Appel au bon sens

« Y a-t-il quelque chose de pourri sur nos chantiers? » C’est avec ce titre pour le moins accrocheur que la FMB, la Fédération genevoise des métiers du bâtiment, a introduit son assemblée générale du 29 juin dernier. Travail au noir, sous-traitance en cascade ou faux indépendants, les problématiques sont récurrentes et pourraient finir par lasser. Personnellement, après plusieurs années de fréquentation régulière, j’avais fini ces derniers temps par bouder l’événement: «Toujours les mêmes blablas, me disais-je, les prix trop bas, les méchants profiteurs qui viennent à Genève casser les prix, les blocages administratifs, et patati et patata.» Pourtant cette fois, j’ai cédé à l’insistance de l’invitation et des rappels. Eh bien, au premier coup d’œil, je n’ai pas été dépaysé. Les visages sont connus et les nouveaux peu nombreux. Les discours sont ceux attendus et globalement, les thèmes sont les mêmes. Pourtant, imperceptiblement, je devine une certaine évolution. Finies les virulences tachycardiques de Gabriel Barrillier. Finie l’élégante indignation de Luc Perret et les coups de (grande) gueule lancés depuis les tables. L’ambiance est objectivement plus posée, résolument plus pragmatique.

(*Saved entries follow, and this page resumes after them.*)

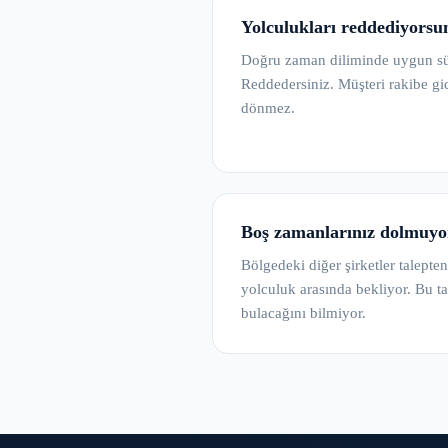
Yolculukları reddediyorsu
Doğru zaman diliminde uygun s
Reddedersiniz. Müşteri rakibe gi
dönmez.
Boş zamanlarınız dolmuyo
Bölgedeki diğer şirketler talepte
yolculuk arasında bekliyor. Bu tal
bulacağını bilmiyor.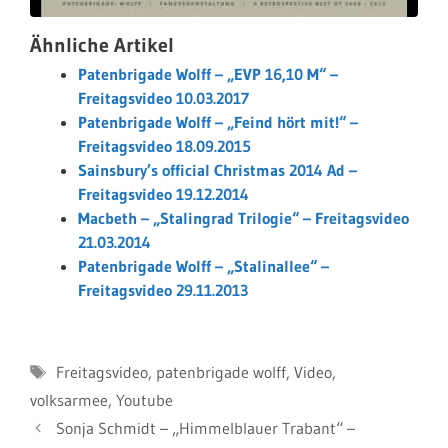
Ähnliche Artikel
Patenbrigade Wolff – „EVP 16,10 M“ –
Freitagsvideo 10.03.2017
Patenbrigade Wolff – „Feind hört mit!“ –
Freitagsvideo 18.09.2015
Sainsbury’s official Christmas 2014 Ad –
Freitagsvideo 19.12.2014
Macbeth – „Stalingrad Trilogie“ – Freitagsvideo
21.03.2014
Patenbrigade Wolff – „Stalinallee“ –
Freitagsvideo 29.11.2013
Schlagwörter
Freitagsvideo
,
patenbrigade wolff
,
Video
,
volksarmee
,
Youtube
Sonja Schmidt – „Himmelblauer Trabant“ –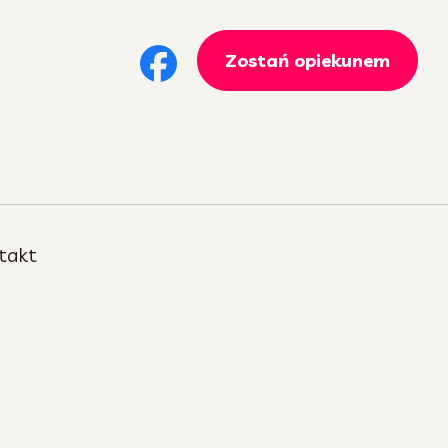
Zostań opiekunem
takt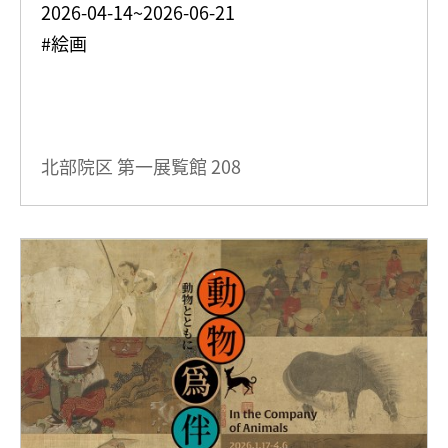
2026-04-14~2026-06-21
#絵画
北部院区 第一展覧館
208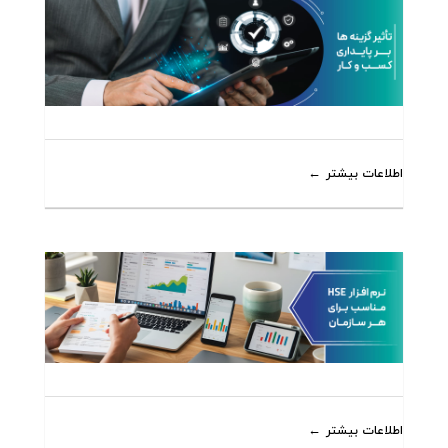
اطلاعات بیشتر
اطلاعات بیشتر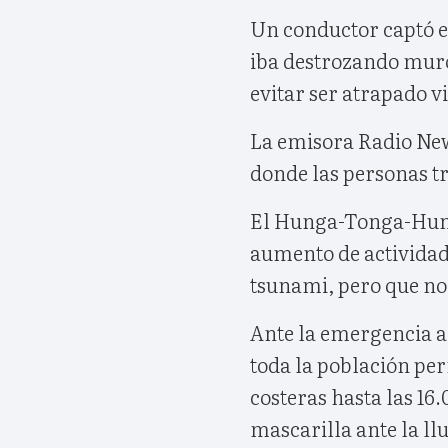
Un conductor captó en
iba destrozando muro
evitar ser atrapado 
La emisora Radio Ne
donde las personas tr
El Hunga-Tonga-Hung
aumento de actividad
tsunami, pero que no 
Ante la emergencia a
toda la población per
costeras hasta las 16
mascarilla ante la llu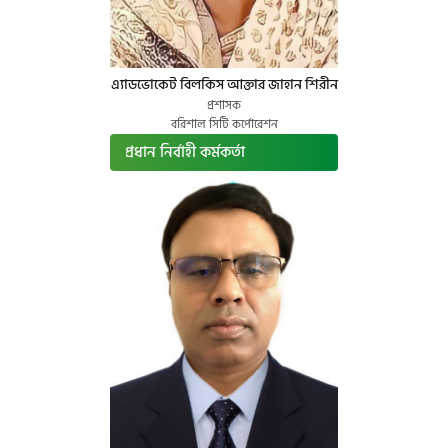
এ্যাডভোকেট বিলকিস আক্তার জাহান শিরীন
প্রশাসক
বরিশাল সিটি কর্পোরেশন
প্রধান নির্বাহী কর্মকর্তা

Avec son phrasé menu, Serge Hiltpold, président de la FMB depuis 2014, impose à toute l’assemblée une concentration nouvelle, orientée vers des solutions concrètes et concertées. À la tête d’une menuiserie bientôt centenaire, il travaille les dossiers politiques jusqu’au détail. Il scie, il rabote, il lime ses arguments, puis les réunit avec précision. Sa logique est ajustée au millimètre tout en restant singulièrement simple, une succession de gestes rapprochés et rapides, semblables à ceux de l’artisan, qu’il déroule avec naturel, que l’on ne peut interrompre et qui se poursuit jusqu’à un assemblage à l’apparence évidente et pourtant riche en savoir-faire et maîtrise.

Les sujets d’inquiétude des entrepreneurs genevois sont nombreux et familiers bien au-delà des frontières cantonales, en particulier en ce qui concerne les marchés publics. La tendance à choisir systématiquement l’entreprise la moins chère, le manque de curiosité des autorités face à des prix anormalement bas – telles des heures facturées à moins de 50.- francs pour des ingénieurs –, et la navrante facilité avec laquelle les responsabilités les plus diverses sont reportées sur les entreprises sans que mandataires et maîtres d’ouvrages ne soient impliqués, ne sont pas l’apanage de la cité de Calvin. Il y a encore bien du travail à mener tant au niveau local que fédéral.

Empreint de bon sens et inscrit dans le long terme, le menuisier carougeois bannit les dogmatismes. Il en appelle au pragmatisme et à l’honnêteté. Les récents dispositifs mis en place ont une force contraignante d’abord pour les entreprises et visent ensuite à assainir un système que quelques fraudeurs s’affairent à déséquilibrer. La FMB a soutenu le renforcement du contrôle obligatoire des sous-traitants par les entreprises principales, la limitation de la main-d’œuvre temporaire, l’examen de la capacité effective d’une entreprise soumissionnaire à réaliser les travaux avec son propre personnel et encore l’augmentation des sanctions à l’encontre des tricheurs avec une exclusion de tous les marchés publics durant cinq ans et une amende administrative pouvant aller jusqu’à 10 % de la valeur du marché.

À Genève comme ailleurs donc, les entreprises de la construction prouvent qu’elles sont prêtes à assumer leurs responsabilités. C’est maintenant aux autorités – surtout lorsqu’elles agissent en maître d’ouvrage – d’en faire autant!